Friday, October 21, 2016

The Trenches of Your Mind

By Bob Cox

Shortly after watching the conclusion of the third presidential debate, I was particularly struck by an impassioned exchange between two Trump surrogates and two Clinton surrogates. When one of Clinton’s supporters, Patty Solis Doyle said she felt offended when Donald Trump referred to the illegal aliens from Mexico that have committed crimes in our country as bad hombres, my eyes rolled right along with the Trump supporters. Why? Because our society has seemingly become so hypersensitive to anything that we say and that no matter how benign it may be, it has the potential to offend somebody somewhere.

Just as I was about to dig that trench a little deeper in my mind, the voice of reason came to me like a message in a bottle that had been dropped from the sky when Van Jones stood up for Doyle by saying “You don’t get to determine what offends me..I don’t get to determine what offends you.” In other words, as long as the offending party fails to acknowledge that what they’ve said was offensive; then real understanding can never take place.
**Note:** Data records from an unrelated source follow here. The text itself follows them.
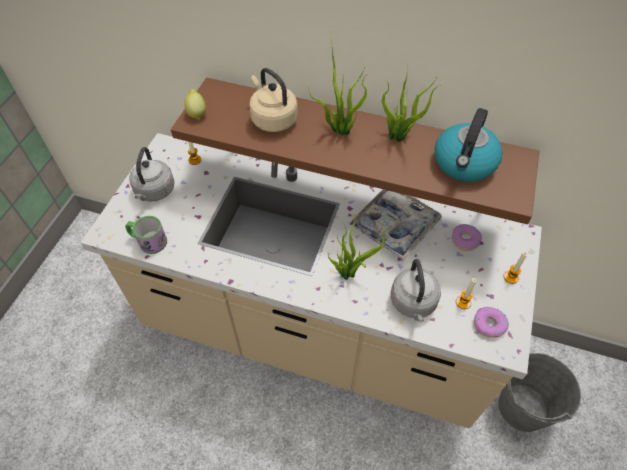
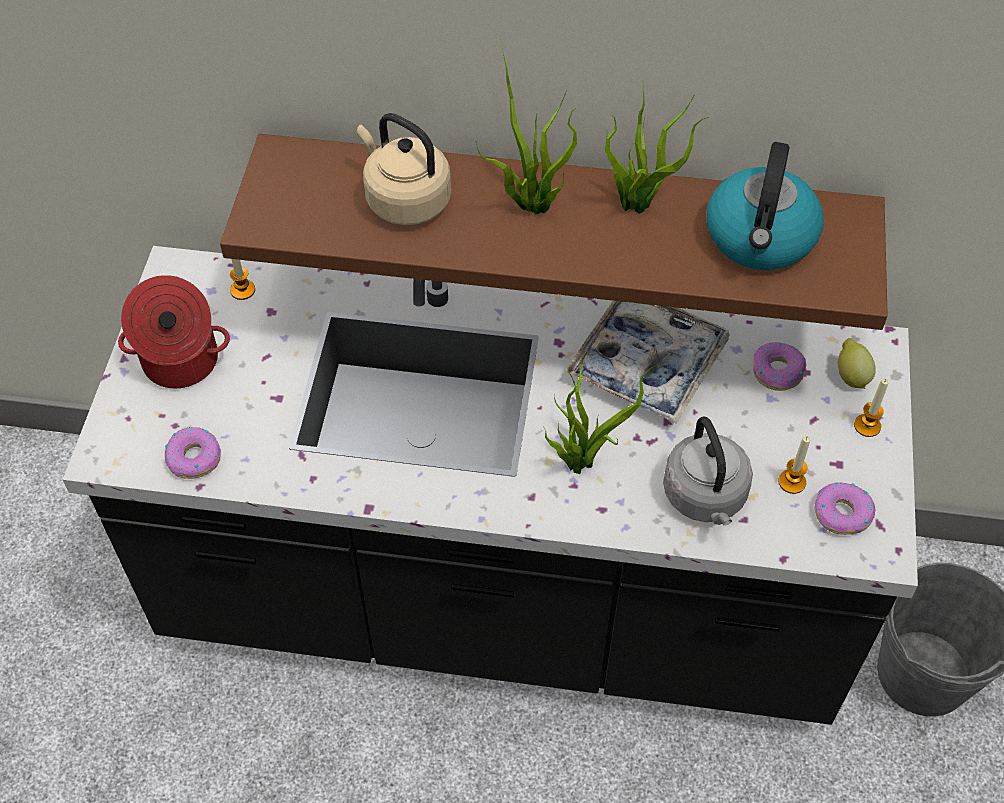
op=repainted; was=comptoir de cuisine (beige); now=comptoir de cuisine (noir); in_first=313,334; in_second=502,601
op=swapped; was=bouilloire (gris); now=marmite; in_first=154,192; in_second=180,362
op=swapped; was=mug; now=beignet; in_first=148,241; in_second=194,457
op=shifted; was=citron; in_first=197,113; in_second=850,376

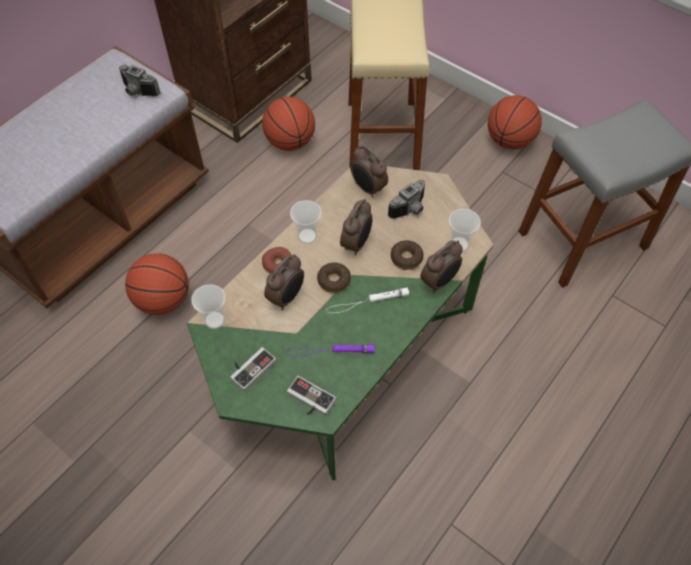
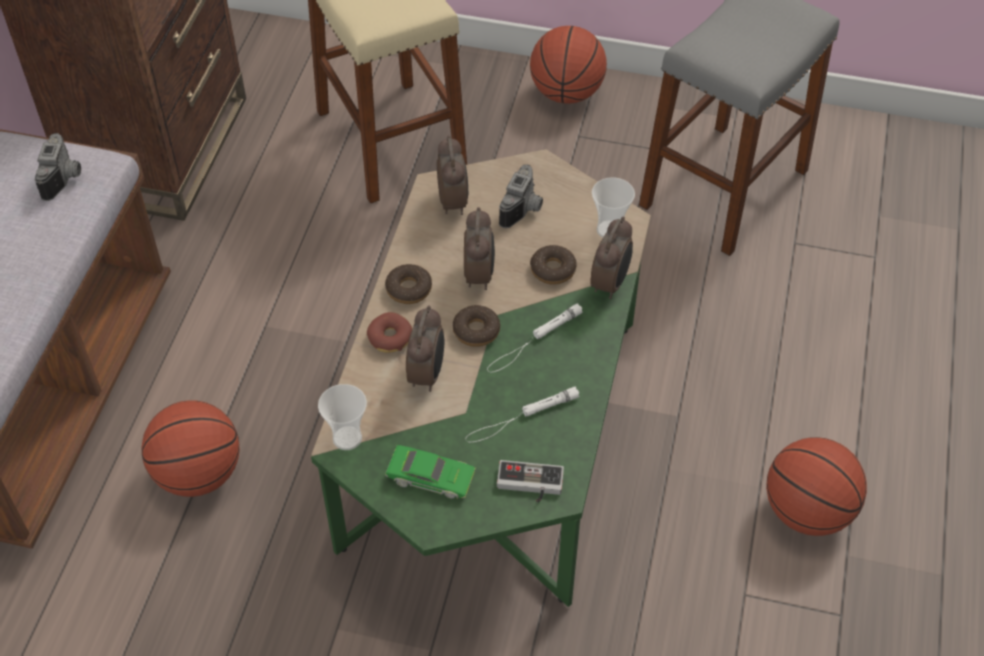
op=rotated; was=appareil photo; in_first=138,92; in_second=65,178; clockwise=-90
op=swapped; was=tasse; now=beignet; in_first=307,236; in_second=409,289
op=swapped; was=manette; now=petite voiture (vert); in_first=250,367; in_second=430,477
op=rotated; was=réveil; in_first=367,188; in_second=454,202; clockwise=-120
op=repainted; was=lampe de poche (violet); now=lampe de poche (blanc); in_first=330,351; in_second=522,417
op=shifted; was=ballon de basket; in_first=290,142; in_second=807,511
Just like trench warfare during WWI, both sides dig in deep with no man’s land in the middle.

A few weeks ago, my wife Diana and I invited my son Bobby out to dinner to celebrate his birthday but the evening quickly unraveled when the topic of an upcoming speech he was about to give in school came up and he told us that he really didn’t want to hear any feedback from either of us. Those words felt just like a dagger in a very lopsided gift exchange: A nice meal out and a bag of thoughtful gifts for a punch in the gut. Diana and I were deeply hurt, offended and angry by his insensitive remark.


As he went on to explain his reasons, the trench only got deeper as he said that we frequently injected our unsolicited and unwelcomed advice on other family members. After the initial impact of that unexpected message was delivered, I told him how offensive his remark was, especially in light of the fact that he knows how much Diana and I treasure the exchange of deep, meaningful and soul searching ideas. We were both looking forward to hearing what he had to say on the fresh topic of lucid dreaming, something he’s very passionate about, but once he made that comment, I told him I wasn’t open to hearing his speech under those conditions.

During the uncomfortably quiet drive home, I had more time to process the dysfunctional exchange from the restaurant. I told him going forward, if he wanted to share something with us, he would need to be open to our feedback because we both have strong opinions on a number of subjects. If he didn’t want our opinions, he would be wise to not bring up the subject.

I explained that whenever I feel inspired to share anything I’ve written with Diana, I have to be emotionally prepared to handle whatever comes out of her mouth. Sometimes I’m not and on those rare occasions, I resist the urge to share with her and everyone stays in their happy place. On the other hand, when I do have the courage to speak and the tolerance to listen, we usually have a powerful and dynamic exchange of thoughts, feelings and ideas and I am exponentially richer for it.

As far as being the giver of unsolicited advice, I could double down by saying that’s his problem and then grab the nearest metaphorical shovel. Instead, I think I’ll work on that character flaw by asking for permission to provide feedback upfront so that I have the freedom to express my thoughts openly and honestly with the goal of having a truly authentic dialogue.